====== DATA LISTING ======
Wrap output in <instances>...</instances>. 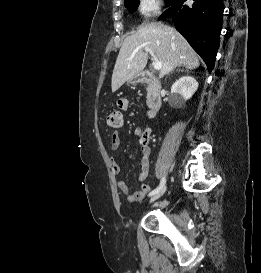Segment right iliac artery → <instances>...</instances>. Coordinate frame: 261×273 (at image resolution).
<instances>
[{
  "label": "right iliac artery",
  "mask_w": 261,
  "mask_h": 273,
  "mask_svg": "<svg viewBox=\"0 0 261 273\" xmlns=\"http://www.w3.org/2000/svg\"><path fill=\"white\" fill-rule=\"evenodd\" d=\"M165 183H166V179H165V177H162L159 186H158L156 189H154L153 191H151V192L149 193V196L154 195V194L157 193L160 189H162V188L164 187Z\"/></svg>",
  "instance_id": "obj_1"
}]
</instances>
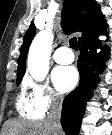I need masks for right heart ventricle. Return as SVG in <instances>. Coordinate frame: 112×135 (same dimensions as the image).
Segmentation results:
<instances>
[{
  "instance_id": "e07e8e85",
  "label": "right heart ventricle",
  "mask_w": 112,
  "mask_h": 135,
  "mask_svg": "<svg viewBox=\"0 0 112 135\" xmlns=\"http://www.w3.org/2000/svg\"><path fill=\"white\" fill-rule=\"evenodd\" d=\"M16 107L22 117L38 120L43 118L44 114L39 111L32 103L30 96L24 89L21 90L17 97Z\"/></svg>"
}]
</instances>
======
_DIRECTIONS FOR THIS TASK_:
Copy the listing from the line containing "I need masks" through the end of the listing, substituting "Coordinate space" for "Coordinate frame" and changing nothing else. Leave the pictures out of your answer.

_COMPLETE OUTPUT_:
I need masks for right heart ventricle. Return as SVG in <instances>. Coordinate space: 112×135 (same dimensions as the image).
Segmentation results:
<instances>
[{
  "instance_id": "e07e8e85",
  "label": "right heart ventricle",
  "mask_w": 112,
  "mask_h": 135,
  "mask_svg": "<svg viewBox=\"0 0 112 135\" xmlns=\"http://www.w3.org/2000/svg\"><path fill=\"white\" fill-rule=\"evenodd\" d=\"M16 107L22 117L38 120L43 118L44 114L39 111L32 103L30 96L24 89L21 90L17 97Z\"/></svg>"
}]
</instances>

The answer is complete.